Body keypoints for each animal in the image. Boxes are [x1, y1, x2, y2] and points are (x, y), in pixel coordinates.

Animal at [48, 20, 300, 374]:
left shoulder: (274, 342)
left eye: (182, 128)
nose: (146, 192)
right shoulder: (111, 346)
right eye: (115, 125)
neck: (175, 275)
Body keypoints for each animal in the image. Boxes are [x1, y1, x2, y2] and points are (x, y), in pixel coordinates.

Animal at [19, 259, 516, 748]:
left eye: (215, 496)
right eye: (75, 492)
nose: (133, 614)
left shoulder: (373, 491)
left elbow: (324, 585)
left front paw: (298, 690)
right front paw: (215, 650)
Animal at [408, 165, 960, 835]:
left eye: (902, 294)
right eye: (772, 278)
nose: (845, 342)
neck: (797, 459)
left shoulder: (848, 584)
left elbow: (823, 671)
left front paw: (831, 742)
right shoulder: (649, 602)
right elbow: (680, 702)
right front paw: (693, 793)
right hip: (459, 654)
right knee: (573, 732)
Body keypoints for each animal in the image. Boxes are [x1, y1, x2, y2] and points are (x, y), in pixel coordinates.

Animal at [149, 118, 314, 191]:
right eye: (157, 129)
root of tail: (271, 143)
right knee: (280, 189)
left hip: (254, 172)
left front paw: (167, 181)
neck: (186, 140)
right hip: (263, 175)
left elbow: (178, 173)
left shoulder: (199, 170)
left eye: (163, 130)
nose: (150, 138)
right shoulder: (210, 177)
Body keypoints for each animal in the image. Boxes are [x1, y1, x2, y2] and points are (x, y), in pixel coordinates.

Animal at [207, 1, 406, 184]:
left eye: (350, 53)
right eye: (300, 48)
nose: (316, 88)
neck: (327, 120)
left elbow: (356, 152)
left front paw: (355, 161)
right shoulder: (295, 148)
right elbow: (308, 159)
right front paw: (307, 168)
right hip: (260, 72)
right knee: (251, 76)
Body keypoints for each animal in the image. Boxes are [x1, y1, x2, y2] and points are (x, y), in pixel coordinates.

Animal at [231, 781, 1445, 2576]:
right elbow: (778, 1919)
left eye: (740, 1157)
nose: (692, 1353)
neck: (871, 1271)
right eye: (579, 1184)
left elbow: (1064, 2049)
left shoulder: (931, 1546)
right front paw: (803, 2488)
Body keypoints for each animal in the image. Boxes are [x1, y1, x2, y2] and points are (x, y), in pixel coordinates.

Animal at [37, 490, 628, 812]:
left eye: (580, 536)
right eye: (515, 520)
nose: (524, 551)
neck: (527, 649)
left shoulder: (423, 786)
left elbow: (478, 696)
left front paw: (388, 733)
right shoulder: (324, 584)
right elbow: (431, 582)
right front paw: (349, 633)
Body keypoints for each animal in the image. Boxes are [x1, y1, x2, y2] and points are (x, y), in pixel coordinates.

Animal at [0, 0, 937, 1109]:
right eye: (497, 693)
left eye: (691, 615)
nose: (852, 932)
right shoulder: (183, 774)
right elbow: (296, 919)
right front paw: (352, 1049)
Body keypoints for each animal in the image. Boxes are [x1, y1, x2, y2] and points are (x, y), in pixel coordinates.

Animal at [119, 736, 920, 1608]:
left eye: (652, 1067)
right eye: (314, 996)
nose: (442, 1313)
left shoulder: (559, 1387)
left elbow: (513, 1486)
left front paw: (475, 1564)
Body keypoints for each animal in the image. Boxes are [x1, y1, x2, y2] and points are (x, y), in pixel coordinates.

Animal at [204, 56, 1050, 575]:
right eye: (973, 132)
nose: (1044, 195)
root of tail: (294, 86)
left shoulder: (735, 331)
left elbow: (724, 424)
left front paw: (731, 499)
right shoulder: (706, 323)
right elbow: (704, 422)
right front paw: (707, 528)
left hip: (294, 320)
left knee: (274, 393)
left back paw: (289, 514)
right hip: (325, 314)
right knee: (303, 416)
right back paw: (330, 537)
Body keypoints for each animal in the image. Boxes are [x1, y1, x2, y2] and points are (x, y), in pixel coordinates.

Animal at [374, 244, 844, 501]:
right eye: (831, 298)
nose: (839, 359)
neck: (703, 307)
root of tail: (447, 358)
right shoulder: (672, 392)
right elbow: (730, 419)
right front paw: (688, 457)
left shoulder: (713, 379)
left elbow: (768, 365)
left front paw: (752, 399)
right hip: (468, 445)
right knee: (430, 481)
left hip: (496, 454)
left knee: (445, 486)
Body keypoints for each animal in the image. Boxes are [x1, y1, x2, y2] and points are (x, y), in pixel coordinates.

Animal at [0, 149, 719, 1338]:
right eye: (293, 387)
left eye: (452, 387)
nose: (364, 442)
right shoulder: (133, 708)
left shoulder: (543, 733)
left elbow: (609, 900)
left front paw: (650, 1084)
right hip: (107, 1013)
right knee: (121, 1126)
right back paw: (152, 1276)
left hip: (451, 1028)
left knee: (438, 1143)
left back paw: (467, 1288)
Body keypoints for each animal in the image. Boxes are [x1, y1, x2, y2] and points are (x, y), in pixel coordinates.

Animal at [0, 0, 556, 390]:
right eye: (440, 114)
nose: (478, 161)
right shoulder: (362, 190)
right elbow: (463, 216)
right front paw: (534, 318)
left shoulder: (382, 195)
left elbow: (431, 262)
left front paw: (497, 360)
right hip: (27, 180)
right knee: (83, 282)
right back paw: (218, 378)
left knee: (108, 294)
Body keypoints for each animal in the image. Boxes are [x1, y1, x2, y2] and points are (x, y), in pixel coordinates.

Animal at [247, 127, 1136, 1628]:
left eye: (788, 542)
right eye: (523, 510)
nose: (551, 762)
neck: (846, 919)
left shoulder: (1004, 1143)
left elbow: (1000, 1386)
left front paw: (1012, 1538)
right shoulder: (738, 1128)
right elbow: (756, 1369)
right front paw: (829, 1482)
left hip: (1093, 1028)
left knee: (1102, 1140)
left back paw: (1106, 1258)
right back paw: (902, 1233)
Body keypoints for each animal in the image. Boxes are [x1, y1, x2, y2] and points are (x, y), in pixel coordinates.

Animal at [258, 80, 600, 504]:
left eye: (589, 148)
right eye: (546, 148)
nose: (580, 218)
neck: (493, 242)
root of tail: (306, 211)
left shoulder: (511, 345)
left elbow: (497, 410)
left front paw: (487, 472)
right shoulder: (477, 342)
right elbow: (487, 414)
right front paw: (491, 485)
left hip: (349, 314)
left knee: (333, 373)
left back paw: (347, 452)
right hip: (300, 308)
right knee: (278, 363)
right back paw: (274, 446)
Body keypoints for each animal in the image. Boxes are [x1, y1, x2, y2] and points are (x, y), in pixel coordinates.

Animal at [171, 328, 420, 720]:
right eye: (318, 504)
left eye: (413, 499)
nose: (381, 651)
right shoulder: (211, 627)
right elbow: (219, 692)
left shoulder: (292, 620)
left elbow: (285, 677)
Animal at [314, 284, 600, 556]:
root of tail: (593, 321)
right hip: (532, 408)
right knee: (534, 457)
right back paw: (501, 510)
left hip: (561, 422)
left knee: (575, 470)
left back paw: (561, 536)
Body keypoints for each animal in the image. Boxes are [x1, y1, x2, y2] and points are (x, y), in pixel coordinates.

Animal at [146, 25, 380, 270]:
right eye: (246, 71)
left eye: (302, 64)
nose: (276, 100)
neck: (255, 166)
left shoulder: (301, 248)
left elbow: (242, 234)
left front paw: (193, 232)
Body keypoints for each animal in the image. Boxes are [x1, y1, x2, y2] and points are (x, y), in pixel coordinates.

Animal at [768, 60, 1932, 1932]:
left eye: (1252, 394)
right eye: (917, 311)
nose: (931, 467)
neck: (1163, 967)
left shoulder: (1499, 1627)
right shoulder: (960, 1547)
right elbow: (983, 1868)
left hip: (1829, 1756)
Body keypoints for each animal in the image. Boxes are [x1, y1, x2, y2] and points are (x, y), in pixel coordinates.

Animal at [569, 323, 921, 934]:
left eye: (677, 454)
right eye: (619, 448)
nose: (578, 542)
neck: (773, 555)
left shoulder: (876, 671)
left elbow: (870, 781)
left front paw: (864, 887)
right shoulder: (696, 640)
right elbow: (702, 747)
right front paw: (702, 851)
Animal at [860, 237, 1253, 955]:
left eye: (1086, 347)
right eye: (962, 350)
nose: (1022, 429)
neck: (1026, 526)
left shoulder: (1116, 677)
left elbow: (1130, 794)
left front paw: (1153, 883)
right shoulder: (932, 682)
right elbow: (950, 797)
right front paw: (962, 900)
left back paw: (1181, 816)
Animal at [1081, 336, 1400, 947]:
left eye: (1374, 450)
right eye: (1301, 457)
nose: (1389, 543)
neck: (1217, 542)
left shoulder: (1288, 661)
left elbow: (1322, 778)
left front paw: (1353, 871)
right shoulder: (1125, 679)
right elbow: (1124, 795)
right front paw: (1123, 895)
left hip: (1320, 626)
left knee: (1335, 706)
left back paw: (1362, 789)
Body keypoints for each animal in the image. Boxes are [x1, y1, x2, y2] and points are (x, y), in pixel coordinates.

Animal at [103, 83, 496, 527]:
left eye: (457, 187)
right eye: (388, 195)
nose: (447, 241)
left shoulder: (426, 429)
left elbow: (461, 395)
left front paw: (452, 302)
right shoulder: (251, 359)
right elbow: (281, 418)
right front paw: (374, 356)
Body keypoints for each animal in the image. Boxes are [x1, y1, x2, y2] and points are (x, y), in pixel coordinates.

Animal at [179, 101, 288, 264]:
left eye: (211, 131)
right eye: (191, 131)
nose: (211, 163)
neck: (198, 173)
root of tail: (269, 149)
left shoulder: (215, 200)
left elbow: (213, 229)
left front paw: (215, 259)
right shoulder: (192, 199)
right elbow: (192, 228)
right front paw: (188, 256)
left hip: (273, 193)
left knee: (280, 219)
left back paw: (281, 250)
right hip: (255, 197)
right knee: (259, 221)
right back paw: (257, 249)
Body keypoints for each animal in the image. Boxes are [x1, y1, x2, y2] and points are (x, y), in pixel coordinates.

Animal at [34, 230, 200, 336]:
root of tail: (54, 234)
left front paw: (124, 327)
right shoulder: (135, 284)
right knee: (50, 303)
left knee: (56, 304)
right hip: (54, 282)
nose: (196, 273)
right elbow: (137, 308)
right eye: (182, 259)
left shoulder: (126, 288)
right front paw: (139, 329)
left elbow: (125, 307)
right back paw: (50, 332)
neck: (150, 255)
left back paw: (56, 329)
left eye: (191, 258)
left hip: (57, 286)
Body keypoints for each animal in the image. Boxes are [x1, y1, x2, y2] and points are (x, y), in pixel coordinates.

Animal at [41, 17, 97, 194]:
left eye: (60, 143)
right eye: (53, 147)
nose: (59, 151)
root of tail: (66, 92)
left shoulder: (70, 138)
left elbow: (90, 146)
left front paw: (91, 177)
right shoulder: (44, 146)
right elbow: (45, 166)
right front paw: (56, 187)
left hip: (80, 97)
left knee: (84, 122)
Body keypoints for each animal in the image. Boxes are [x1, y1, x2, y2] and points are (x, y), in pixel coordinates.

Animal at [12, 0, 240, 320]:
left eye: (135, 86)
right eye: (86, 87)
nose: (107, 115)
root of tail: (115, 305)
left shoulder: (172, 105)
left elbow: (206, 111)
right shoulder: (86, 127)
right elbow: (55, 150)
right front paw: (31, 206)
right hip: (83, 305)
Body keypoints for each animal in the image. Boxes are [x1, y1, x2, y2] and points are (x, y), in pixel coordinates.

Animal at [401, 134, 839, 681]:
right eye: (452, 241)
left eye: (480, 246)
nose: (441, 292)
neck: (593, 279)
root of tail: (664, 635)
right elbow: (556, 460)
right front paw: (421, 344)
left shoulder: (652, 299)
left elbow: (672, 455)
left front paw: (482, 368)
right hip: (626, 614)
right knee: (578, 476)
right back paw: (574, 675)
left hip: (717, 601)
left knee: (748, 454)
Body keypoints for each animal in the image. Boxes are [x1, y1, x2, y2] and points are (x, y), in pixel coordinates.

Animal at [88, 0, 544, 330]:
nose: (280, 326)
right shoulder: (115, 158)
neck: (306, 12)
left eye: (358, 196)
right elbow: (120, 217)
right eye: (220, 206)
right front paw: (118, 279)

→ How to complete this task
Copy out the range of lines above starting at the line with "left front paw: (731, 499)" and ending at the line with "right back paw: (330, 537)", exactly and including both.

→ Exercise result
left front paw: (731, 499)
right shoulder: (706, 323)
right elbow: (704, 422)
right front paw: (707, 528)
left hip: (294, 320)
left knee: (274, 393)
left back paw: (289, 514)
right hip: (325, 314)
right knee: (303, 416)
right back paw: (330, 537)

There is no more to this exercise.